### Material for the task
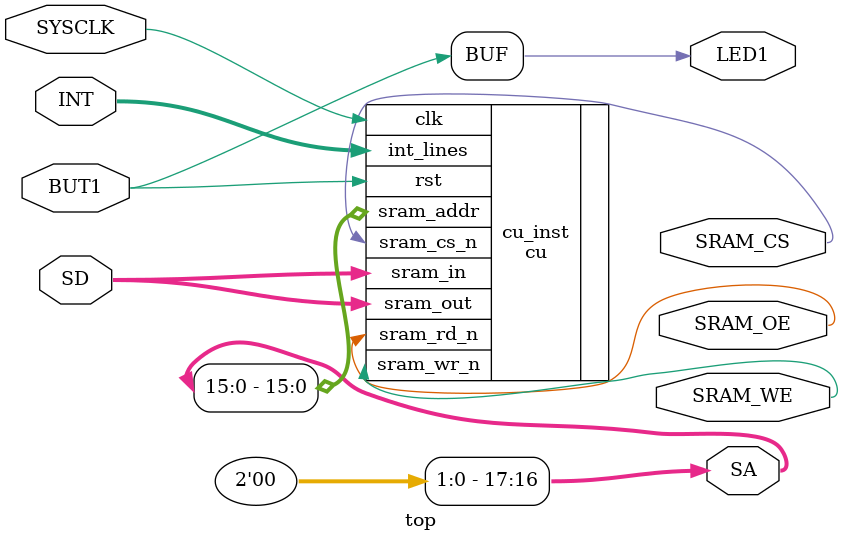
<source format=v>
`default_nettype none

module top(
    input wire SYSCLK,
    input wire BUT1,
    output wire LED1,

    output SRAM_CS, // inverted
    output SRAM_OE, // inverted
    output SRAM_WE, // inverted
    output [17:0] SA,
    inout  [15:0] SD,

    input  [3:0] INT
);
    cu cu_inst(
        .clk(SYSCLK),
        .rst(BUT1),

        .sram_cs_n(SRAM_CS),
        .sram_rd_n(SRAM_OE),
        .sram_wr_n(SRAM_WE),
        .sram_addr(SA[15:0]),
        .sram_in(SD),
        .sram_out(SD),

        .int_lines(INT)
    );

    assign SA[17:16] = 2'b0;
    assign LED1 = BUT1;

endmodule

</source>
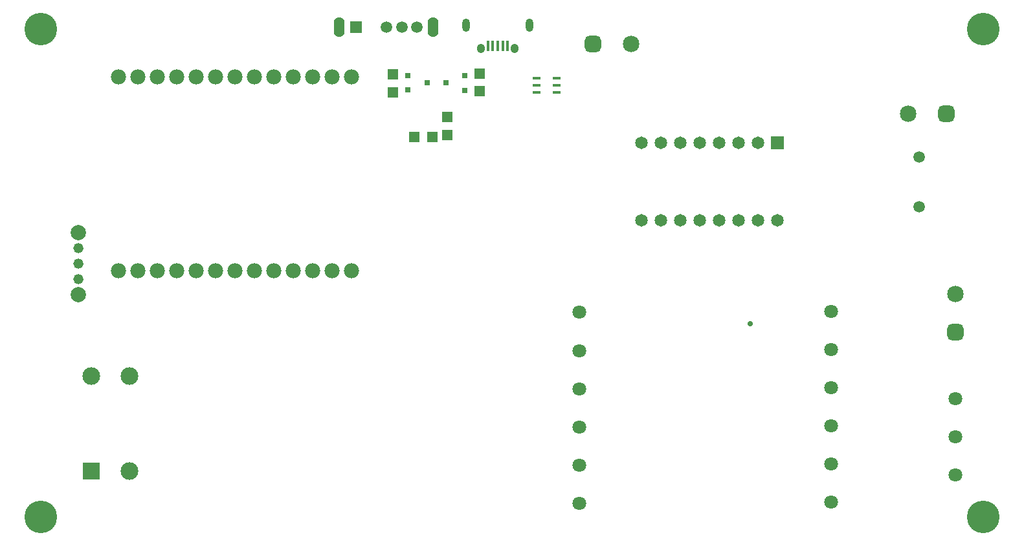
<source format=gbs>
G04*
G04 #@! TF.GenerationSoftware,Altium Limited,Altium Designer,25.5.2 (35)*
G04*
G04 Layer_Color=16711935*
%FSLAX23Y23*%
%MOIN*%
G70*
G04*
G04 #@! TF.SameCoordinates,10694D88-6559-4D2D-811B-EC1DD4263B2B*
G04*
G04*
G04 #@! TF.FilePolarity,Negative*
G04*
G01*
G75*
%ADD40R,0.053X0.053*%
%ADD42R,0.053X0.053*%
%ADD50C,0.091*%
%ADD51C,0.071*%
%ADD52C,0.085*%
G04:AMPARAMS|DCode=53|XSize=85mil|YSize=85mil|CornerRadius=23mil|HoleSize=0mil|Usage=FLASHONLY|Rotation=180.000|XOffset=0mil|YOffset=0mil|HoleType=Round|Shape=RoundedRectangle|*
%AMROUNDEDRECTD53*
21,1,0.085,0.038,0,0,180.0*
21,1,0.038,0.085,0,0,180.0*
1,1,0.046,-0.019,0.019*
1,1,0.046,0.019,0.019*
1,1,0.046,0.019,-0.019*
1,1,0.046,-0.019,-0.019*
%
%ADD53ROUNDEDRECTD53*%
G04:AMPARAMS|DCode=54|XSize=85mil|YSize=85mil|CornerRadius=23mil|HoleSize=0mil|Usage=FLASHONLY|Rotation=90.000|XOffset=0mil|YOffset=0mil|HoleType=Round|Shape=RoundedRectangle|*
%AMROUNDEDRECTD54*
21,1,0.085,0.038,0,0,90.0*
21,1,0.038,0.085,0,0,90.0*
1,1,0.046,0.019,0.019*
1,1,0.046,0.019,-0.019*
1,1,0.046,-0.019,-0.019*
1,1,0.046,-0.019,0.019*
%
%ADD54ROUNDEDRECTD54*%
%ADD55O,0.040X0.067*%
%ADD56O,0.042X0.049*%
%ADD57C,0.059*%
%ADD58O,0.056X0.103*%
%ADD59R,0.059X0.059*%
%ADD60C,0.078*%
%ADD61R,0.065X0.065*%
%ADD62C,0.065*%
%ADD63R,0.091X0.091*%
%ADD64C,0.052*%
%ADD65C,0.079*%
%ADD66C,0.028*%
%ADD67C,0.168*%
%ADD102R,0.016X0.053*%
%ADD103R,0.043X0.018*%
%ADD105R,0.028X0.026*%
D40*
X3044Y3080D02*
D03*
X3136D02*
D03*
D42*
X3215Y3181D02*
D03*
Y3089D02*
D03*
X3380Y3314D02*
D03*
Y3406D02*
D03*
X2935Y3403D02*
D03*
Y3310D02*
D03*
D50*
X1578Y1354D02*
D03*
Y1846D02*
D03*
X1382D02*
D03*
D51*
X5830Y1335D02*
D03*
X5190Y2179D02*
D03*
Y1982D02*
D03*
Y1785D02*
D03*
Y1588D02*
D03*
Y1391D02*
D03*
Y1194D02*
D03*
X3895Y2174D02*
D03*
Y1977D02*
D03*
Y1780D02*
D03*
Y1583D02*
D03*
Y1386D02*
D03*
Y1189D02*
D03*
X5830Y1729D02*
D03*
Y1532D02*
D03*
D52*
X4162Y3560D02*
D03*
X5830Y2268D02*
D03*
X5587Y3200D02*
D03*
D53*
X5783D02*
D03*
X3965Y3560D02*
D03*
D54*
X5830Y2072D02*
D03*
D55*
X3309Y3655D02*
D03*
X3638D02*
D03*
D56*
X3561Y3537D02*
D03*
X3386D02*
D03*
D57*
X2979Y3645D02*
D03*
X2900D02*
D03*
X3057D02*
D03*
X5645Y2720D02*
D03*
Y2976D02*
D03*
D58*
X2658Y3645D02*
D03*
X3142D02*
D03*
D59*
X2743D02*
D03*
D60*
X1520Y2390D02*
D03*
X1620D02*
D03*
X1720D02*
D03*
X1820D02*
D03*
X1920D02*
D03*
X2020D02*
D03*
X2120D02*
D03*
X2220D02*
D03*
X2320D02*
D03*
X2420D02*
D03*
X2520D02*
D03*
X2620D02*
D03*
X2720D02*
D03*
X1520Y3390D02*
D03*
X1620D02*
D03*
X1720D02*
D03*
X1820D02*
D03*
X1920D02*
D03*
X2020D02*
D03*
X2120D02*
D03*
X2220D02*
D03*
X2320D02*
D03*
X2420D02*
D03*
X2520D02*
D03*
X2620D02*
D03*
X2720D02*
D03*
D61*
X4915Y3050D02*
D03*
D62*
X4815D02*
D03*
X4715D02*
D03*
X4615D02*
D03*
X4515D02*
D03*
X4415D02*
D03*
X4315D02*
D03*
X4215D02*
D03*
Y2650D02*
D03*
X4315D02*
D03*
X4415D02*
D03*
X4515D02*
D03*
X4615D02*
D03*
X4715D02*
D03*
X4815D02*
D03*
X4915D02*
D03*
D63*
X1382Y1354D02*
D03*
D64*
X1315Y2346D02*
D03*
Y2425D02*
D03*
Y2504D02*
D03*
D65*
Y2264D02*
D03*
Y2586D02*
D03*
D66*
X4775Y2115D02*
D03*
D67*
X5975Y3635D02*
D03*
Y1120D02*
D03*
X1120D02*
D03*
Y3635D02*
D03*
D102*
X3525Y3550D02*
D03*
X3499D02*
D03*
X3474D02*
D03*
X3448D02*
D03*
X3423D02*
D03*
D103*
X3674Y3345D02*
D03*
X3776Y3308D02*
D03*
Y3345D02*
D03*
Y3382D02*
D03*
X3674D02*
D03*
Y3308D02*
D03*
D105*
X3305Y3395D02*
D03*
Y3320D02*
D03*
X3207Y3358D02*
D03*
X3011Y3323D02*
D03*
Y3397D02*
D03*
X3109Y3360D02*
D03*
M02*

</source>
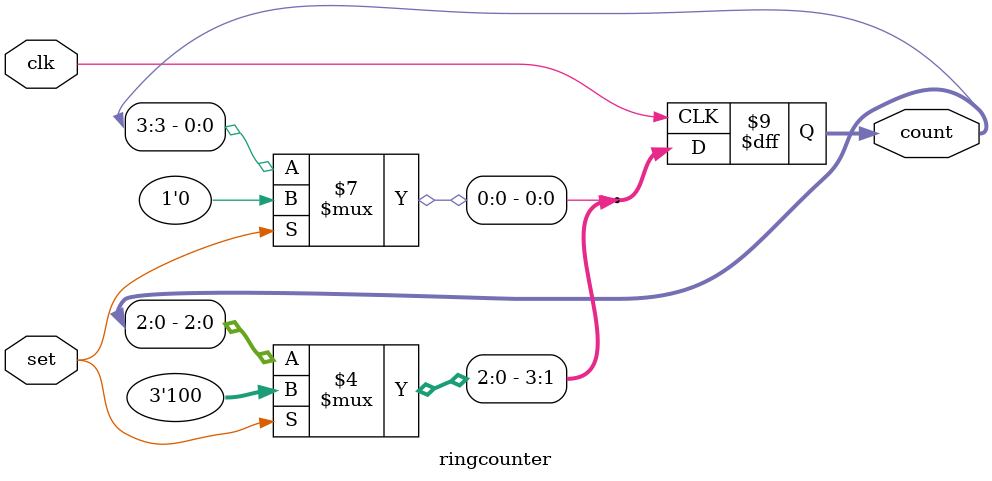
<source format=v>
`timescale 1ns / 1ps

module ringcounter(
    input clk,
    input set,
    output reg [3:0] count
    );
    always @ (posedge clk)
    begin
    if(set)
    count<=4'b1000;
    else 
    begin
    count<=(count<<1);
    count[0]<=count[3];
    end
    end
endmodule

</source>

### Try it
Return each line of the material above that holds the string "CornerRadius".

### Your solution
G04:AMPARAMS|DCode=53|XSize=85mil|YSize=85mil|CornerRadius=23mil|HoleSize=0mil|Usage=FLASHONLY|Rotation=180.000|XOffset=0mil|YOffset=0mil|HoleType=Round|Shape=RoundedRectangle|*
G04:AMPARAMS|DCode=54|XSize=85mil|YSize=85mil|CornerRadius=23mil|HoleSize=0mil|Usage=FLASHONLY|Rotation=90.000|XOffset=0mil|YOffset=0mil|HoleType=Round|Shape=RoundedRectangle|*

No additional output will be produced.